■ What is required: From the line containing "Modern and bright" down to the last line of the material below, copy each line exactly and leave out the rest.
BEGIN Material shown
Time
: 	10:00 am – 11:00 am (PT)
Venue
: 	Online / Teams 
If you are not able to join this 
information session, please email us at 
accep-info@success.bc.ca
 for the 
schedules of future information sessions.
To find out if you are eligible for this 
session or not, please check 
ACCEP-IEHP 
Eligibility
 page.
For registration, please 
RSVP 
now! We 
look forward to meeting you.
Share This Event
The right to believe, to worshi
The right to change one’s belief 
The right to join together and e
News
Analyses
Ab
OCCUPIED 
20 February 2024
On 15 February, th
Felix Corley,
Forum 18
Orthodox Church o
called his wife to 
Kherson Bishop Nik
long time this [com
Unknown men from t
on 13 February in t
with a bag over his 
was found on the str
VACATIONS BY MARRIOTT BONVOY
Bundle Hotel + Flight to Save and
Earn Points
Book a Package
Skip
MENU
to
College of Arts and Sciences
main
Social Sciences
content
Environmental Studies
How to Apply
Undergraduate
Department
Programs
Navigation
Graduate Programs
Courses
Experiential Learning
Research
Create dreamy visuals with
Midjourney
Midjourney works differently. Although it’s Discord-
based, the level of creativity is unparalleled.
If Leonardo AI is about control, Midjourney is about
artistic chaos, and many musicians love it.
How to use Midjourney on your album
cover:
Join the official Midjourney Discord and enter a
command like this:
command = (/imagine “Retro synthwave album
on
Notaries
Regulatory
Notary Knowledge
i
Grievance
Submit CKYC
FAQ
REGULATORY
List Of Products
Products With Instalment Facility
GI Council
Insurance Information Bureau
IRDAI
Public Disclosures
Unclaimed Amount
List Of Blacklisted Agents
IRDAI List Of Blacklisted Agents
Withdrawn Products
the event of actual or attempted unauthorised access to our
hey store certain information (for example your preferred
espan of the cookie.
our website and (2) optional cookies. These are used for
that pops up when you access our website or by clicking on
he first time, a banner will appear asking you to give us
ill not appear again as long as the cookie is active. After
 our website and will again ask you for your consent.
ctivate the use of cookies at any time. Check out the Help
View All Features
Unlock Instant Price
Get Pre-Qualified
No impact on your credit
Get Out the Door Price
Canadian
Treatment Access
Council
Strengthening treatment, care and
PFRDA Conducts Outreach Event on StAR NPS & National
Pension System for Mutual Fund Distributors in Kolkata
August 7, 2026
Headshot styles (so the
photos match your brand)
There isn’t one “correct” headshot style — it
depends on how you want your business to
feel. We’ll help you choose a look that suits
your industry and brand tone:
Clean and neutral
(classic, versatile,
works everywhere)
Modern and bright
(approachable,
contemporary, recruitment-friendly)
END Material shown
■ Solution below:
Modern and bright
(approachable,
contemporary, recruitment-friendly)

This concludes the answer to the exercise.